By Swann Collins, investor, writer and consultant in international affairs – Eurasia Business News. February 24, 2025. Article no 1431.

Gold demand in 2024 reached unprecedented levels, driven primarily by central banks and private investors interest amidst ongoing geopolitical and economic uncertainties such as inflation fears or the breakdown of global trade. Analysts now continue to keep an eye on $3,000 an ounce, a price that could be hit this week.
The gold market has been on an unprecedented winning streak, ending the last eight weeks not only in positive territory but at all-time highs. The precious metal is on its longest weekly rally since mid-2000 when prices made their first run to $2,000 an ounce. Spot gold last traded at $2,935.80 an ounce, roughly flat on the day and up more than 2% from last Friday’s close (February 21). It’s only a matter of time before gold prices push to $3,000 an ounce and beyond.
This monday morning gold was traded at $2,939 an ounce.
Here are the key trends for gold price from the year 2024 :
Record Demand: Total gold demand rose by 1% year-on-year to a record 4,974.5 metric tons, with a total value of $382 billion, marking the highest annual demand recorded by the World Gold Council (WGC)12.
Central Bank Purchases: Central banks continued their aggressive buying strategy, purchasing over 1,000 metric tons for the third consecutive year. Although annual purchases slightly declined by 1% to approximately 1,045 tons, there was a significant surge in the fourth quarter, where purchases reached 333 tons.
Investment Demand Surge: Investment demand for gold saw a notable increase of 25%, reaching a four-year high of 1,180 tons. This growth was largely fueled by renewed interest in gold exchange-traded funds (ETFs), which recorded inflows for two consecutive quarters towards the end of the year.
Jewelry Sector Decline: In contrast to other sectors, jewelry demand fell by 11% to 1,877 tons. This decline was primarily attributed to high gold prices and weaker consumer purchasing power, especially in China where demand dropped by 24%. Indian demand remained relatively stable, decreasing only by 2%.
Technological Demand Growth: The technology sector also contributed positively, with gold demand increasing by 7% to 326 tons, driven in part by rising applications in artificial intelligence and electronics.

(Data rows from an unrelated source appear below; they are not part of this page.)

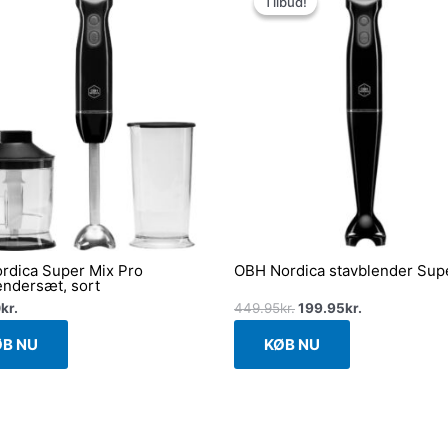
Tilbud!
Tilbud!
pris
pris
var:
er:
449.95kr..
199.95kr..
rdica Super Mix Pro
OBH Nordica stavblender Sup
endersæt, sort
0
kr.
449.95
kr.
199.95
kr.
ØB NU
KØB NU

Price Dynamics: The average gold price soared throughout the year, with significant volatility reflecting ongoing global uncertainties. The average price in the fourth quarter of 2024 reached $2,663 per ounce.
2025 full year outlook: central banks and ETF investors likely to drive demand with economic uncertainty supporting gold’s role as a risk hedge, but on the flipside, keeping pressure on jewellery.
Read also : Gold : Build Your Wealth and Freedom
Overall, while gold demand showed resilience and growth in investment areas, challenges in the jewelry market highlighted the impact of high prices on consumer behavior. The trends observed in 2024 suggest that geopolitical tensions and economic factors will continue to influence gold’s status as a safe-haven asset moving forward.
Gold is a long-term store of value and this storage capacity is standardized internationally. Each troy ounce of gold has the same value. The yellow metal is an asset with intrinsic value in itself, capable of maintaining its purchasing power throughout the centuries and around the world.
Donald Trump’s return to power in the United States is expected to further worsen relations between the United States and China and would lead to an increase in geopolitical risks and demand for the precious metal.